Perseroan menegaskan bahwa analisis dampak lingkungan telah dilakukan sesuai dengan regulasi yang berlaku.
Manajemen pun mengklaim, kontrak Karya CPM untuk Blok Poboya berlaku hingga 3 Desember 2050, setelah mendapatkan Persetujuan Peningkatan Tahap Operasi Produksi pada 14 November 2017. Kontrak tersebut mencakup masa konstruksi selama tiga tahun serta masa operasi produksi selama 30 tahun.
Sebaliknya, di Palu, mahasiswa menggelar aksi mengecam aktivitas tambang PT Citra Palu Minerals (PT CPM), anak perusahaan PT Bumi Resources Minerals (BRMS), di Poboya, Kota Palu yang dianggap merusak lingkungan, mencemari air, dan merampas kehidupan masyarakat lokal. Koordinator aksi, Fadel, menyampaikan kecaman keras terhadap perusahaan tersebut, menyebut kegiatan mereka sebagai "eksploitasi brutal".
Sebelumnya, aksi dilakukan juga oleh Front Pemuda Kaili dan masyarakat lingkar tambang. Mereka menyampaikan protes terhadap aktivitas pertambangan CPM. Masyarakat menyoroti potensi dampak lingkungan dari kegiatan tambang yang dilakukan CPM di Blok Poboya, Palu. Mereka menduga bahwa operasi pertambangan tersebut dapat merusak ekosistem sungai, menyebabkan penurunan muka tanah, dan berisiko tinggi karena berada di kawasan rawan gempa.
Sementara Pengamat Pasar Modal, Teguh Hidayat menilai hal yang wajar kalau saham BRMS anjlok mengingat sebulan terakhir ini saham-saham lain juga turun. Menurut dia, kalau BRMS diterpa isu pencemaran lingkungan dan seterusnya itu memang sering muncul. Salah satunya anak usaha BRMS bidang emas, yakni PT. Citra Palu Mineral (CPM).

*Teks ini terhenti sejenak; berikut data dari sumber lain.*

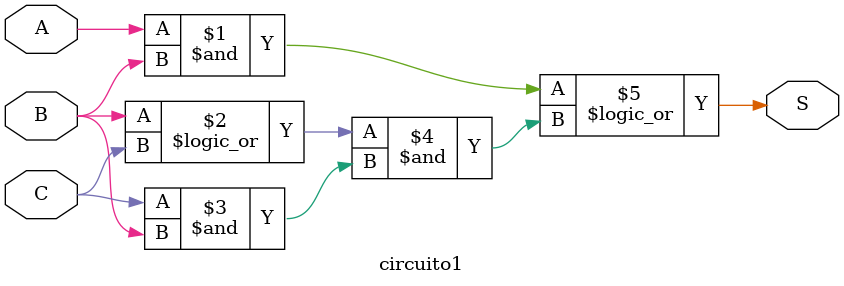
<source format=v>
`timescale 1ns / 1ps

module circuito1(
    input A,
    input B,
    input C,
    output S
    );
    
    assign S = (A & B) || ((B || C) & (C & B));
endmodule

</source>
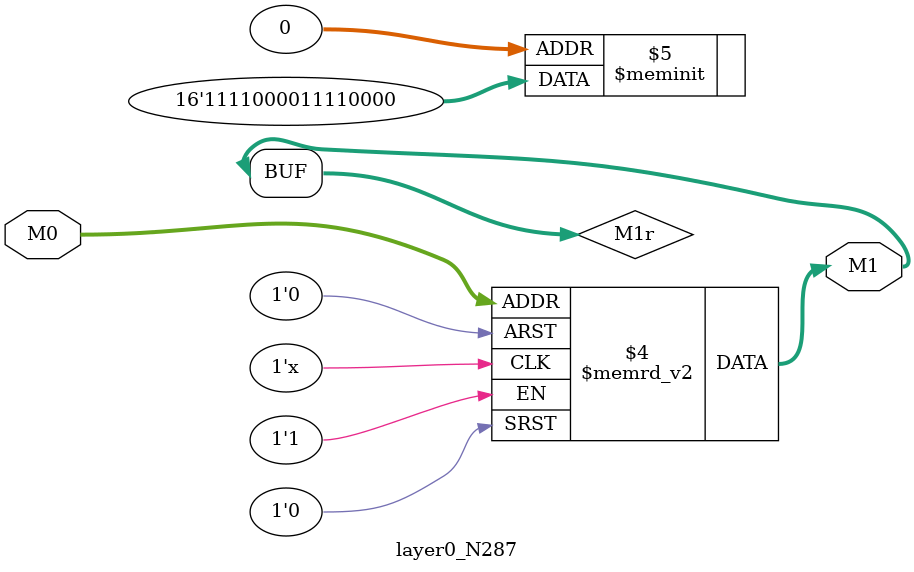
<source format=v>
module layer0_N287 ( input [2:0] M0, output [1:0] M1 );

	(*rom_style = "distributed" *) reg [1:0] M1r;
	assign M1 = M1r;
	always @ (M0) begin
		case (M0)
			3'b000: M1r = 2'b00;
			3'b100: M1r = 2'b00;
			3'b010: M1r = 2'b11;
			3'b110: M1r = 2'b11;
			3'b001: M1r = 2'b00;
			3'b101: M1r = 2'b00;
			3'b011: M1r = 2'b11;
			3'b111: M1r = 2'b11;

		endcase
	end
endmodule

</source>
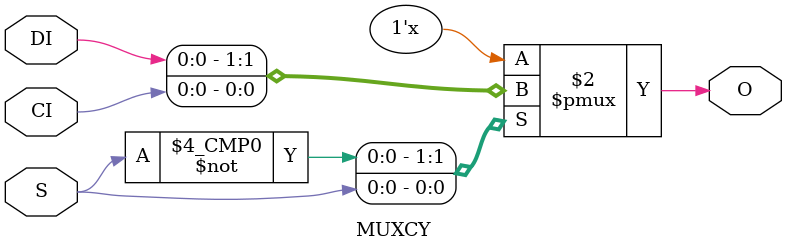
<source format=v>
/*
Author(s): Steven Miller
Date created: September 19 2024
Purpose: replacement for xilinx MUXCY hard IP

Notes:
	$ Steven 9/19/2024: initial creation
*/

module MUXCY
(
	input DI,
	input CI,
	input S,
	output reg O
	
);

always @ (DI or CI or S)
begin
	case(S)
		0: O <= DI;
		1: O <= CI;
	endcase
end

endmodule
</source>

Jika melihat 6 bulan terakhir, kata Teguh, saham BRMS itu masih naik banyak dan salah satunya sentimen dari Citra Palu Mineral karena harga emas lagi naik terus. Makanya, ia melihat memang yang sudah mulai berproduksi dalam waktu dekat ini CPM sehingga mungkin mulai banyak lagi isu aneh-aneh.
“Saya lebih melihat sahamnya turun karena koreksi pasar aja. Kalau kita lihat 6 bulan terakhir kan masih naik banyak. 6 bulan lalu itu dia (BRMS) masih di 200-an, sekarang sempat 400, turun 300 sekian, tapi kan masih naik juga,” ungkapnya.